Whatever happened to comedy!

Subtle, sophisticated humour of the 1960s and 1970s has been
replaced by slapstick, puny, gross, below-the-belt jokes

WHATEVER happened to the Hollywood comedy? If the two recent releases Grown Ups and Dinner for Schmucks is any indication, well they are scraping the bottom of the barrel. In fact, we’ve not seen a good comedy in years.

Guess, humour itself has undergone a sea change and we seem to be back to slapstick (of the silent era), puny, gross, below-the-belt jokes that are unbearable and sick, like a five-year-old going to his mother’s breast for milk. Isn’t anything left for the imagination?

Where have scriptwriters like Billy Wilder and I.A. L. Diamond gone. And what about subtle, sophisticated humour as subtle as the ‘b’ in subtle. Surely not in the two above films, at least. Steve Carell is a weaker version of the old Jerry Lewis but even Lewis had Dean Martin to balance the act. Today, there are no famous comic pairs. May be, it is tougher to stick together in these times and climes.

Flashback to the late 1960s and 1970s and we had a wealth of talented comedy writers and classics like The Odd Couple (1968) Cactus Flower (1969), The Goodbye Girl (1977), Foul Play (1978) and The Front Page (1978). It was about the time that playwright Neil Simon was most prolific and his wife-of-the-time Marsha Mason starred in one of them The Goodbye Girl in which Richard Dreyfus won the Best Actor Oscar.

The 100-odd minutes of Dinner for Schmucks seem like eternity
The 100-odd minutes of Dinner for Schmucks
seem like eternity

Grown Ups is an avoidable dose of Americana
Grown Ups is an avoidable dose of Americana

The renowned duo of Billy Wilder and Diamond also brought out a string of box-office hits like The Odd Couple, Out of Towners and Buddy Buddy among others.
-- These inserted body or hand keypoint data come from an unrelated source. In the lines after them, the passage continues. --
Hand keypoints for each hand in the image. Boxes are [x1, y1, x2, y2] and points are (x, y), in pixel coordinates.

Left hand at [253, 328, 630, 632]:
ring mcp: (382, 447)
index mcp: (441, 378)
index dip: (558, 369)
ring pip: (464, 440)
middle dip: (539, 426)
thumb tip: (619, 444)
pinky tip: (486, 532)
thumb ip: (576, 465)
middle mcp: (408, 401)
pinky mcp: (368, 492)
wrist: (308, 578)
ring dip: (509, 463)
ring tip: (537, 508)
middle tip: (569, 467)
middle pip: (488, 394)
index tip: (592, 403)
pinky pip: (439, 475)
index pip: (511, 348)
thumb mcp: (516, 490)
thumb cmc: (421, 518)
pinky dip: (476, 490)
All these were above 7 on a scale of 1 to 10 whereas our two current ones would not climb to over 3. Surely a sad comment.

If Jack Lemmon and Walter Matthau were a regular pair, so were Goldie Hawn and Chevy Chase and their first two efforts Foul Play and Seems Like Old Times really brought the house down. The first one is about two innocents in San Francisco getting involved in a plot to kill the visiting Pontiff. The next one is not far behind and established Chase as a comedian to be reckoned with, who then worked with others. But most of the talent was in the scripts, which today are totally lacking in both form and content.
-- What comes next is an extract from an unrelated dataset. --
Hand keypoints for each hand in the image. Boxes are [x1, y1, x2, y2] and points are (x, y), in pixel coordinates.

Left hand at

Then too, subjects were well researched, like for example The Front Page which shed considerable light on journalism in the post-Watergate era. Gene Sacks directed Cactus Flower, which is a real scream with an ageing Ingrid Bergman in the lead supported by Walter Matthau and then newcomer Goldie Hawn. The variety of players and the content of the script matched to provide a non-stop laugh riot. Sacks also directed The Odd Couple which was among the early Lemmon-Matthau comedies.

Fast forward to our current times and what do we have?

Grown Ups, an avoidable dose of Americana, where the death of their basketball coach is the occasion for a reunion after 30 years. So far, so good. But the piffle they go through and the puerile manner in which they do it is surely irksome to say the least. There is much scope for nostalgia and warmth of the good old times but Adam Sandler has a way of running riot unless he has a good director and director Dennis Dugan is none the wiser. He goes with the flow, if you call this flow. All this was excusable in the silent era. Not today where the script is the thing.

Dinner for Schmucks is no better. Imagine a dinner to pick the biggest idiot. Steve Carell is bad as Adam Sandler, one who knows no restraint, As for the story, it plods on most pedestrian way and the only to look forward to is the end, precisely because it is the end. After all of 100-odd minutes, it finally comes, mercifully.

Why this deterioration, you may ask. Is it the easy access to the medium? Or the lack of professionalism? Or the absence of process of checks to ensure quality? Or just the know-all, do-all attitude without the desire to learn? May be a mix of a number of reasons but they have to get it right and fast if they want to compete with TV and home video.